4 Questions With Jamal Joseph

Jamal Joseph
Jamal Joseph

At the National Black Writers Conference at Medgar Evers College in Brooklyn, N.Y., on Friday, filmmaker, poet, educator and former Black Panther Jamal Joseph screened his new film, Sonia Sanchez: Shake Loose Memories. In it, he uses music and poetry to explore the art, work and activism of Sanchez, a legendary poet and co-founder of the Black Arts Movement.


Joseph, who believes strongly in the power of black art and artists to bring change and justice, spoke with The Root about what filmmakers can learn from rappers' activism and the Trayvon Martin film he'd like to see.

The Root: Tell us about the history of black activism in film. If we consider the case of Trayvon Martin, what is the work that it still has to do? 

Joseph Jamal: I think black artists are faced with the same challenges that were faced during the civil rights movement. Then, you really saw people using the stage and using music to talk about what was really going on. But once Jaws was released, studios began to see that black people would go to white movies. When the studios saw that, they stopped funding the films. They started funding certain kinds of films, like comedies, or things they thought they could cross-market.

But today, technology has given us the opportunity to have digital cameras, to edit on laptops and be able to tell these stories. We have studios without walls now. Brooklyn is a back lot. Oakland is a back lot. Harlem is a back lot. Our distribution can be digital in terms of what we communicate with people. We don't have to wait for a studio or networks. We can go to college campuses and create that consciousness that is so needed in terms of black activism.

TR: Where in black art can we locate activism today? 

JJ: What we see happening with black activism in hip-hop, for example, is that there are lots of revolutionary rappers who are doing amazing work, putting their stuff on the Internet, releasing their own music and, more importantly, getting out into their own communities and doing workshops and performing. They are letting young people know that there is an alternative voice. There isn't one way to be a rapper or an artist. Filmmakers have to do the same thing. Filmmakers have to take on these issues, and in the spirit of the African griot, it can't just be issue-driven; it has to be entertaining.


TR: What's next for you and your activism?

JJ: I'm doing a film this summer called Chapter and Verse. A situation that really concerns us is the plight of mass incarceration of our young black men. There is a one-in-three chance that they'll wind up in prison, a one-in-five chance that they'll wind up in college, a one-in-four chance that they'll wind up like Trayvon Martin and die from violence. Sometimes it will be at the hands of the police or a white racist. Oftentimes, it's from each other's hands.

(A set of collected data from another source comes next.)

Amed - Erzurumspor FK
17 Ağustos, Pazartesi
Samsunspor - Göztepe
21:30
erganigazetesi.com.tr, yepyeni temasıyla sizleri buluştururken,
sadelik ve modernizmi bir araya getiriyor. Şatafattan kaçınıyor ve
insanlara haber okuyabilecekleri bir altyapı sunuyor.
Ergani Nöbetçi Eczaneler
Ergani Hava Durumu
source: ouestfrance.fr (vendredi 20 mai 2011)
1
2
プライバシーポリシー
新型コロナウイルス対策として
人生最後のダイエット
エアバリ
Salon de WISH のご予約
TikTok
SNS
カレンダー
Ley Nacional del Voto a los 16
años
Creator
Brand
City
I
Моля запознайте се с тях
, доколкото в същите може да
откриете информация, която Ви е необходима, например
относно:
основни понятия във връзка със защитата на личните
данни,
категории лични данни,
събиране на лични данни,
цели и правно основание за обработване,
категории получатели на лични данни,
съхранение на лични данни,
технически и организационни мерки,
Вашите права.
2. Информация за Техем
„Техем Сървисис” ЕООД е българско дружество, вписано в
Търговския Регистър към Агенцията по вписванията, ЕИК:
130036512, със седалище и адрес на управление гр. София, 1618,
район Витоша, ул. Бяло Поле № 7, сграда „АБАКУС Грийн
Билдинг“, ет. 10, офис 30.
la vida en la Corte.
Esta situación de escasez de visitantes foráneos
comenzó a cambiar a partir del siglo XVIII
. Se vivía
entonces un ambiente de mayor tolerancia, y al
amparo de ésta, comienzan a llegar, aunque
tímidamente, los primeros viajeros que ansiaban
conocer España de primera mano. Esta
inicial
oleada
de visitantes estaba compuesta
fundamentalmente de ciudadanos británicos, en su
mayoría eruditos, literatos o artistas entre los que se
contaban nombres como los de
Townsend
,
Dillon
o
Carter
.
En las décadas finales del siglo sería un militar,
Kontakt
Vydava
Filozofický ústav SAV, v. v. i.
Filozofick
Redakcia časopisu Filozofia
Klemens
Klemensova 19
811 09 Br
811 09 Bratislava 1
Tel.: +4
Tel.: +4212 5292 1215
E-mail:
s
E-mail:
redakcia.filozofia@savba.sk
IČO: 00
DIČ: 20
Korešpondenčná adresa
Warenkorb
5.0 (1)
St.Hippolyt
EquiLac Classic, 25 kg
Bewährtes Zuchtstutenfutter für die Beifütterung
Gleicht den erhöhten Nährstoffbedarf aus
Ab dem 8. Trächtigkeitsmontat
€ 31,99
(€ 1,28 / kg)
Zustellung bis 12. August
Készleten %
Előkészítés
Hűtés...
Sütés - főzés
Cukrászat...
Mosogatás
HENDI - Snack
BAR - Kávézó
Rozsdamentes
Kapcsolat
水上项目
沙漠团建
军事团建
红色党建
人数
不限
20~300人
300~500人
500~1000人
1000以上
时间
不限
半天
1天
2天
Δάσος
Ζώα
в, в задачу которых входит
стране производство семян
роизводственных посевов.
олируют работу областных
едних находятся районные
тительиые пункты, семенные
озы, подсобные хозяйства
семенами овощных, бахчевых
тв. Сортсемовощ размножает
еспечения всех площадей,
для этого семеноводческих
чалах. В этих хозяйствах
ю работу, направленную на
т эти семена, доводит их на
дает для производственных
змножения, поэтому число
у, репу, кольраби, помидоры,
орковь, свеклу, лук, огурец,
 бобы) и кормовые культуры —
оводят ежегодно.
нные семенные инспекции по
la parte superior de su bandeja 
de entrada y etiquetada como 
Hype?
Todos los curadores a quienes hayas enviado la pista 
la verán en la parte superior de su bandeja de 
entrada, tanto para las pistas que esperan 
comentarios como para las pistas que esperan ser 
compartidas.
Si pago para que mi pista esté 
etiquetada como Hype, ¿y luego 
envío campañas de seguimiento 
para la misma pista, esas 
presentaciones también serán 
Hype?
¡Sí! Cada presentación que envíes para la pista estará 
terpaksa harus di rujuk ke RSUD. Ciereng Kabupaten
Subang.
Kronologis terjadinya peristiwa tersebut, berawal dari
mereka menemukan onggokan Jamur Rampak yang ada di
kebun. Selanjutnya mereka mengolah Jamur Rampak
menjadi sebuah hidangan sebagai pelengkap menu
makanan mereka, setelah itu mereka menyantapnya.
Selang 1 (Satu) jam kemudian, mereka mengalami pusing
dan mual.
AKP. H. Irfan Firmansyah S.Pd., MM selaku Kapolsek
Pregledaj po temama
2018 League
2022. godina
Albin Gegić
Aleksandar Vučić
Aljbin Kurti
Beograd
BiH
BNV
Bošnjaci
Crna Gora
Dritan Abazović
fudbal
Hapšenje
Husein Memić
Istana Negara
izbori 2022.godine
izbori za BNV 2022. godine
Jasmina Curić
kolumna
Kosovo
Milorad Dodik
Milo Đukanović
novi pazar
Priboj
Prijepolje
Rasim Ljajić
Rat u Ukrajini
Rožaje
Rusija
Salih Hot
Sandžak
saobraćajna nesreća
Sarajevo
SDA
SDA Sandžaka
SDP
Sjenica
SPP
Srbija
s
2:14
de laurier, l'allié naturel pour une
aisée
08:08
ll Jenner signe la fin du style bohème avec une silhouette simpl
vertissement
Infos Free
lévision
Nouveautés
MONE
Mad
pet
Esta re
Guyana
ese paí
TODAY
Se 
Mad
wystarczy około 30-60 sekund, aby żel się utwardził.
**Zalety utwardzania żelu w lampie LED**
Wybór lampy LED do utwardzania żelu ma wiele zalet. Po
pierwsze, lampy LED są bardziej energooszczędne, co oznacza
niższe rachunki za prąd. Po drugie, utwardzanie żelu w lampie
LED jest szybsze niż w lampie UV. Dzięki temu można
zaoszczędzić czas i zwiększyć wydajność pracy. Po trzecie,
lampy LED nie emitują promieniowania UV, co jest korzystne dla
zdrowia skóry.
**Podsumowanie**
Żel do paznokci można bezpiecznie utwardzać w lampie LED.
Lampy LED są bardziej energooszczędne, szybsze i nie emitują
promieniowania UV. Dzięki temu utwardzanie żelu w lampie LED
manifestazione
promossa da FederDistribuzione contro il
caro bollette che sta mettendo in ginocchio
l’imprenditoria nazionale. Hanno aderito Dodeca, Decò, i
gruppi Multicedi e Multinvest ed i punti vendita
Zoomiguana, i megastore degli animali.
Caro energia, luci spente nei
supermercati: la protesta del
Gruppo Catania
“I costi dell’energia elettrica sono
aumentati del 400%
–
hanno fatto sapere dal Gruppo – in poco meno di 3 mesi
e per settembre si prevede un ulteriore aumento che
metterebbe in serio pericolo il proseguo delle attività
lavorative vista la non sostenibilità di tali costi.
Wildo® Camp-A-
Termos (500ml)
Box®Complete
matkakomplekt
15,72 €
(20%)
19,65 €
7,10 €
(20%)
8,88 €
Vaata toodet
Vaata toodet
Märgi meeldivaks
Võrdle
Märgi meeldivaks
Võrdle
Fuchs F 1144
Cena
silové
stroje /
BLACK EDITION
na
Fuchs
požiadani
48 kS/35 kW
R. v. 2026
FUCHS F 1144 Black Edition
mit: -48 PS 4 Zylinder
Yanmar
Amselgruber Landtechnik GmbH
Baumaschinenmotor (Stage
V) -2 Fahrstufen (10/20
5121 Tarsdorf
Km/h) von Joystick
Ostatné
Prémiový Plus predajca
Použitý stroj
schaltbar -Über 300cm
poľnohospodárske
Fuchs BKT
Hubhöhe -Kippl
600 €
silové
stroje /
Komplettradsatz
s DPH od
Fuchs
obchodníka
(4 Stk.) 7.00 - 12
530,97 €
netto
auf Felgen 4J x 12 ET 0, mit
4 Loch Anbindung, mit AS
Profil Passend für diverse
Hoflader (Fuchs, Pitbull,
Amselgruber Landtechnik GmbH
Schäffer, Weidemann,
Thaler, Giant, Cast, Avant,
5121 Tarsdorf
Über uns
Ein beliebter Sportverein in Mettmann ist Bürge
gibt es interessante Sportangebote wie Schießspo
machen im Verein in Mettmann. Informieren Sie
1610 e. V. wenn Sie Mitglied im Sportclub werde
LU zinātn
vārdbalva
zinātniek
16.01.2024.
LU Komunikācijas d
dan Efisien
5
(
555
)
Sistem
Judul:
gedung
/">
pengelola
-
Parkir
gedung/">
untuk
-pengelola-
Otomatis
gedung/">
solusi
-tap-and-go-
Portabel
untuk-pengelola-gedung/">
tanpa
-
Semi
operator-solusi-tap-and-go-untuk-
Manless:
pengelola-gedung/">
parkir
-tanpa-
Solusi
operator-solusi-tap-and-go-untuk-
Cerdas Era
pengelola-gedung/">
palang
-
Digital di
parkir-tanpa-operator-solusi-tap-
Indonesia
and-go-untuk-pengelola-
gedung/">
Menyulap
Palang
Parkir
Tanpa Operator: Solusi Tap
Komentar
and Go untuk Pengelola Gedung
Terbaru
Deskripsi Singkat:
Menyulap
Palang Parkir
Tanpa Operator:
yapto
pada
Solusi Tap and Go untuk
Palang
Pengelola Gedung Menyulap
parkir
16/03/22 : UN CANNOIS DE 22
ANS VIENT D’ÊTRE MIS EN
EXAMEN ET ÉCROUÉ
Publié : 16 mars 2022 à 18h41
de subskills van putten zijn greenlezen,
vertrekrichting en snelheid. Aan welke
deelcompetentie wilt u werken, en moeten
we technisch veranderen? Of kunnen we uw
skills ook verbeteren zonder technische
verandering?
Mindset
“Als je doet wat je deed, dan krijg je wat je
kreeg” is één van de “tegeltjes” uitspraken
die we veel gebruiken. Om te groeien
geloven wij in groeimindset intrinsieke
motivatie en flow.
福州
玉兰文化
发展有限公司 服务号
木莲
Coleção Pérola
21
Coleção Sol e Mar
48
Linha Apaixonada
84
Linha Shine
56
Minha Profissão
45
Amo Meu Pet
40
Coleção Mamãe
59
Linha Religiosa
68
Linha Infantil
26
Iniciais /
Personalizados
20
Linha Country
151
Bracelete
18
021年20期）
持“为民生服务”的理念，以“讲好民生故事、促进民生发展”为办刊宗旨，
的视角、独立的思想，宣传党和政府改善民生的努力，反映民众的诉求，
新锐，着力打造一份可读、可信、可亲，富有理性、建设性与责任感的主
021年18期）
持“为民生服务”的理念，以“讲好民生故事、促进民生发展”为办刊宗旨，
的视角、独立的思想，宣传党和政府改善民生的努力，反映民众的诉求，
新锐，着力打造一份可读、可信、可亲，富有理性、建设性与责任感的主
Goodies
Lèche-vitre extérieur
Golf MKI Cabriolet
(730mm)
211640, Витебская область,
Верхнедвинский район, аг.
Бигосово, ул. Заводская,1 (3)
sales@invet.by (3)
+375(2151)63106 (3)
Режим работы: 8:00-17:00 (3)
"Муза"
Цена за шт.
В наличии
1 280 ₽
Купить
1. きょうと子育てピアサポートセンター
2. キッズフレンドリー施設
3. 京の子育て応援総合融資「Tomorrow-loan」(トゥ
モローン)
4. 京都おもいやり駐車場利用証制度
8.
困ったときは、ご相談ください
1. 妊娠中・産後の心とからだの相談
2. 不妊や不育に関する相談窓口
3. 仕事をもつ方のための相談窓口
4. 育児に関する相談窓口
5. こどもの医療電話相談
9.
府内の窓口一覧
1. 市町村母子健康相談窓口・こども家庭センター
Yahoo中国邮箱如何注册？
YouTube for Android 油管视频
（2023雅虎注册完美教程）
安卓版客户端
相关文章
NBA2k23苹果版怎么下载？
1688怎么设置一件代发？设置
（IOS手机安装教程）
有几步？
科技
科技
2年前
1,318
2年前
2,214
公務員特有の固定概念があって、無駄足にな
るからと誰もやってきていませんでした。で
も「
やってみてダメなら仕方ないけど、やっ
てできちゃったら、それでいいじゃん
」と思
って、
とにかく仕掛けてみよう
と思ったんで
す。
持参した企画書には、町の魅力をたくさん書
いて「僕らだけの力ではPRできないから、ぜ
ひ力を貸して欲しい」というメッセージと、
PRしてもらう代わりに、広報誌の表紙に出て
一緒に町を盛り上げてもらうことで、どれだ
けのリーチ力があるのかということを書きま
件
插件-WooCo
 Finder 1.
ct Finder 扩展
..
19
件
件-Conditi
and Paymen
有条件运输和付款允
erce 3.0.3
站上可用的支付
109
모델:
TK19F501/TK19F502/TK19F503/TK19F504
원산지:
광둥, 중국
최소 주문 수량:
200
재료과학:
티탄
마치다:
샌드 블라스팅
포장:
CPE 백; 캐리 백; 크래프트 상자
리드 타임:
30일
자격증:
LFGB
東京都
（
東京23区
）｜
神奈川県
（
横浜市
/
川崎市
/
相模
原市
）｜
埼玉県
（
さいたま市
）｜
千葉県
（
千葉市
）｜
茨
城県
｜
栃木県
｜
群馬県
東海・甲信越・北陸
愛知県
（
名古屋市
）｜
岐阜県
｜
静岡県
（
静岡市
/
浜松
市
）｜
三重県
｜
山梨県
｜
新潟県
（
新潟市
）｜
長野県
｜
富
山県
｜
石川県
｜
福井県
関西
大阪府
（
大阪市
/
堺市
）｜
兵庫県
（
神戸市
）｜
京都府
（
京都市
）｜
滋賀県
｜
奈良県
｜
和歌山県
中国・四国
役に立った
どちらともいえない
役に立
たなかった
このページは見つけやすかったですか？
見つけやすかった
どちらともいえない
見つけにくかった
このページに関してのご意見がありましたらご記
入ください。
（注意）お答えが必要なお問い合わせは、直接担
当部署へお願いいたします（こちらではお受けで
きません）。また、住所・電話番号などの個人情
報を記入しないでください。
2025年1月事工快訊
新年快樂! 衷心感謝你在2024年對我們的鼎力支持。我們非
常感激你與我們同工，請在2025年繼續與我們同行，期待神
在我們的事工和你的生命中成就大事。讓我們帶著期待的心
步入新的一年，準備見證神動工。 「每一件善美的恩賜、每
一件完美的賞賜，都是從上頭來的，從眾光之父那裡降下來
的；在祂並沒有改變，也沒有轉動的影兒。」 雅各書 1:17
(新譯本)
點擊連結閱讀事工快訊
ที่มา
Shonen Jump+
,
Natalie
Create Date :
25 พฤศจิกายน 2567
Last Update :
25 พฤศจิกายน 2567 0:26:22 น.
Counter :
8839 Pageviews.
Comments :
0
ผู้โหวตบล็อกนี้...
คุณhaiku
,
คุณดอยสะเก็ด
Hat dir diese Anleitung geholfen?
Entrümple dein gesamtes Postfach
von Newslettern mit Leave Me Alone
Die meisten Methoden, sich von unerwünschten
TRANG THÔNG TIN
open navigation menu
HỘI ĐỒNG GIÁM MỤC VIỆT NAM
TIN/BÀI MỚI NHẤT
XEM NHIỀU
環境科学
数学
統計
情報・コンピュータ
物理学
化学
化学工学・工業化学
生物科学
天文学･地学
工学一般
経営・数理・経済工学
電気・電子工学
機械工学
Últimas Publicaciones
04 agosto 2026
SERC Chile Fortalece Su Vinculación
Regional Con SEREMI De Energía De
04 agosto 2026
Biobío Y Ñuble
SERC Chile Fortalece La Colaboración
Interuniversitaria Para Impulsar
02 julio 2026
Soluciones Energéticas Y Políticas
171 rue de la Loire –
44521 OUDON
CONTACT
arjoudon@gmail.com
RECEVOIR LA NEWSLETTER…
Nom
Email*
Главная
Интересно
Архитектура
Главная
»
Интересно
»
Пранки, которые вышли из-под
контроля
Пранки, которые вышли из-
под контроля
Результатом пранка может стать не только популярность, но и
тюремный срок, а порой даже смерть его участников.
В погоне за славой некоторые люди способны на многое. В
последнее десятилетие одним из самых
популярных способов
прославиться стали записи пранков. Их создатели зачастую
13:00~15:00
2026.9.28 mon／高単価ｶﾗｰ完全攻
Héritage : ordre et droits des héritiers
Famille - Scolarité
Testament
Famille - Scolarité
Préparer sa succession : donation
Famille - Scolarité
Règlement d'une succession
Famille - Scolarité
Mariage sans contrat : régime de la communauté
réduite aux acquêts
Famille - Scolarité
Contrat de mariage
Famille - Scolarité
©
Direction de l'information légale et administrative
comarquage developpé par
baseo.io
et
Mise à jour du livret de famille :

That's what the film will explore.


TR: If you were to make a film about the Trayvon Martin case, what angle would you take? Which part of his story would you most like to see explored?

JJ: I would like to explore the conditions and circumstances that created Zimmerman. Unless we deal with where the disease or where the cancer is coming from, then it's going to happen again and again. Also, we should explore and honor his parents for following in the footsteps of Mamie Till, Emmett Till's mom. They are saying, "We're not letting this go. You have to understand what happened to my son. America, world, you need to know what happened to my son."


But we really need to understand the mind and the circumstances that created the mind that pulled that trigger that thinks it's OK to stalk a black boy and shoot him, and also the other minds that let [Zimmerman] go with impunity. Unless we attack it from both points, unless we understand man's inhumanity to man, it will be useless.

Akoto Ofori-Atta is The Root's assistant editor.